The CO MAY call this RPC for publishing a volume to multiple nodes if the volume has MULTI_NODE capability (i.e., MULTI_NODE_READER_ONLY, MULTI_NODE_SINGLE_WRITER or MULTI_NODE_MULTI_WRITER).

message ControllerPublishVolumeRequest {
  // The ID of the volume to be used on a node.
  // This field is REQUIRED.
  string volume_id = 1;

  // The ID of the node. This field is REQUIRED. The CO SHALL set this
  // field to match the node ID returned by `NodeGetInfo`.
  string node_id = 2;

  // Volume capability describing how the CO intends to use this volume.
  // SP MUST ensure the CO can use the published volume as described.
  // Otherwise SP MUST return the appropriate gRPC error code.
  // This is a REQUIRED field.
  VolumeCapability volume_capability = 3;

  // Indicates SP MUST publish the volume in readonly mode.
  // CO MUST set this field to false if SP does not have the
  // PUBLISH_READONLY controller capability.
  // This is a REQUIRED field.
  bool readonly = 4;

  // Secrets required by plugin to complete controller publish volume
  // request. This field is OPTIONAL. Refer to the
  // `Secrets Requirements` section on how to use this field.
  map<string, string> secrets = 5 [(csi_secret) = true];

  // Volume context as returned by SP in
  // CreateVolumeResponse.Volume.volume_context.
  // This field is OPTIONAL and MUST match the volume_context of the
  // volume identified by `volume_id`.
  map<string, string> volume_context = 6;
}

message ControllerPublishVolumeResponse {
  // Opaque static publish properties of the volume. SP MAY use this
  // field to ensure subsequent `NodeStageVolume` or `NodePublishVolume`
  // calls calls have contextual information.
  // The contents of this field SHALL be opaque to a CO.
  // The contents of this field SHALL NOT be mutable.
  // The contents of this field SHALL be safe for the CO to cache.
  // The contents of this field SHOULD NOT contain sensitive
  // information.
  // The contents of this field SHOULD NOT be used for uniquely
  // identifying a volume. The `volume_id` alone SHOULD be sufficient to
  // identify the volume.
  // This field is OPTIONAL and when present MUST be passed to
  // subsequent `NodeStageVolume` or `NodePublishVolume` calls
  map<string, string> publish_context = 1;
}
ControllerPublishVolume Errors#

Condition

gRPC Code

Description

Recovery Behavior

Volume published to another node

9 FAILED_PRECONDITION

Indicates that a volume corresponding to the specified volume_id has already been published at another node and does not have MULTI_NODE volume capability. If this error code is returned, the Plugin SHOULD specify the node_id of the node at which the volume is published as part of the gRPC status.message.
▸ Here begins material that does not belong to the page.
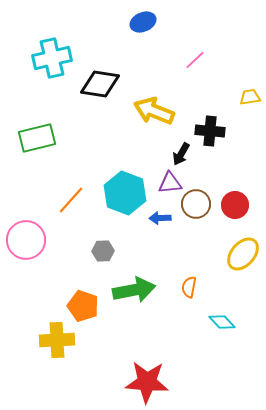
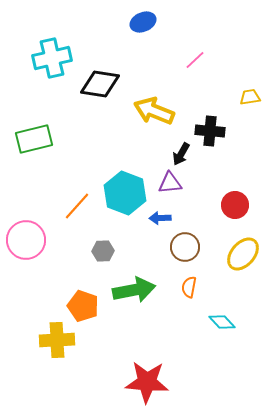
green rectangle: moved 3 px left, 1 px down
orange line: moved 6 px right, 6 px down
brown circle: moved 11 px left, 43 px down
Node Service RPCCaller SHOULD ensure the specified volume is not published at any other node before retrying with exponential back off.

Node Service RPC#

NodePublishVolume#

This RPC is called by the CO when a workload that wants to use the specified volume is placed (scheduled) on a node. The Plugin SHALL assume that this RPC will be executed on the node where the volume will be used.

If the corresponding Controller Plugin has PUBLISH_UNPUBLISH_VOLUME controller capability, the CO MUST guarantee that this RPC is called after ControllerPublishVolume is called for the given volume on the given node and returns a success.
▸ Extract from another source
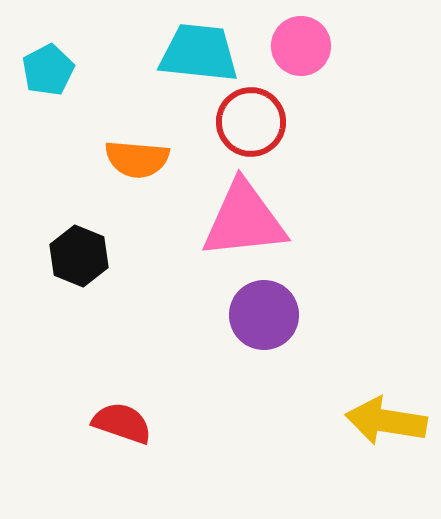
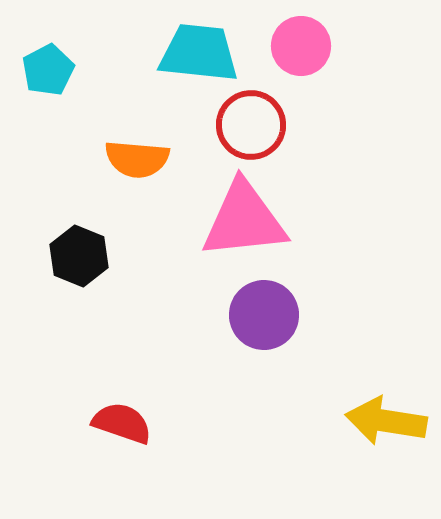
red circle: moved 3 px down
This operation MUST be idempotent. If the volume corresponding to the volume_id has already been published at the specified target_path, and is compatible with the specified volume_capability and readonly flag, the Plugin MUST reply 0 OK.
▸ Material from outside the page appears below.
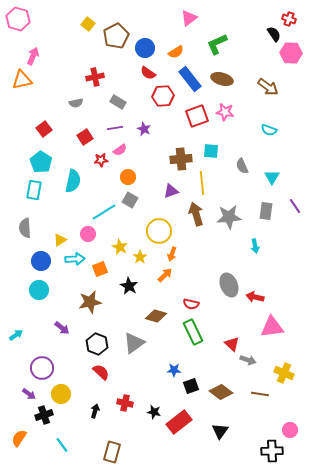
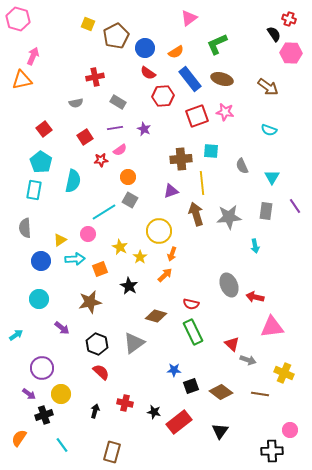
yellow square at (88, 24): rotated 16 degrees counterclockwise
cyan circle at (39, 290): moved 9 px down
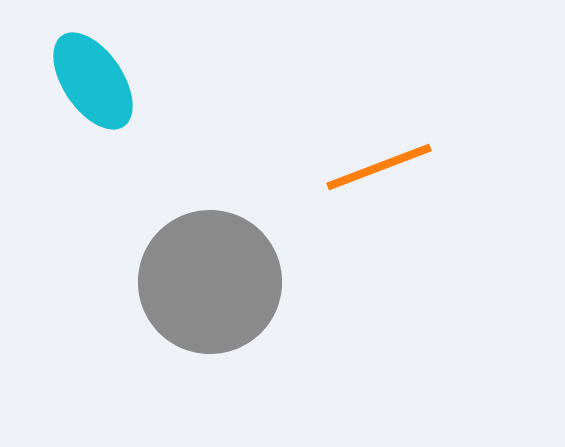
If this RPC failed, or the CO does not know if it failed or not, it MAY choose to call NodePublishVolume again, or choose to call NodeUnpublishVolume.

This RPC MAY be called by the CO multiple times on the same node for the same volume with a possibly different target_path and/or other arguments if the volume supports either MULTI_NODE_... or SINGLE_NODE_MULTI_WRITER access modes (see second table). The possible MULTI_NODE_... access modes are MULTI_NODE_READER_ONLY, MULTI_NODE_SINGLE_WRITER or MULTI_NODE_MULTI_WRITER. COs SHOULD NOT call NodePublishVolume a second time with a different volume_capability. If this happens, the Plugin SHOULD return FAILED_PRECONDITION.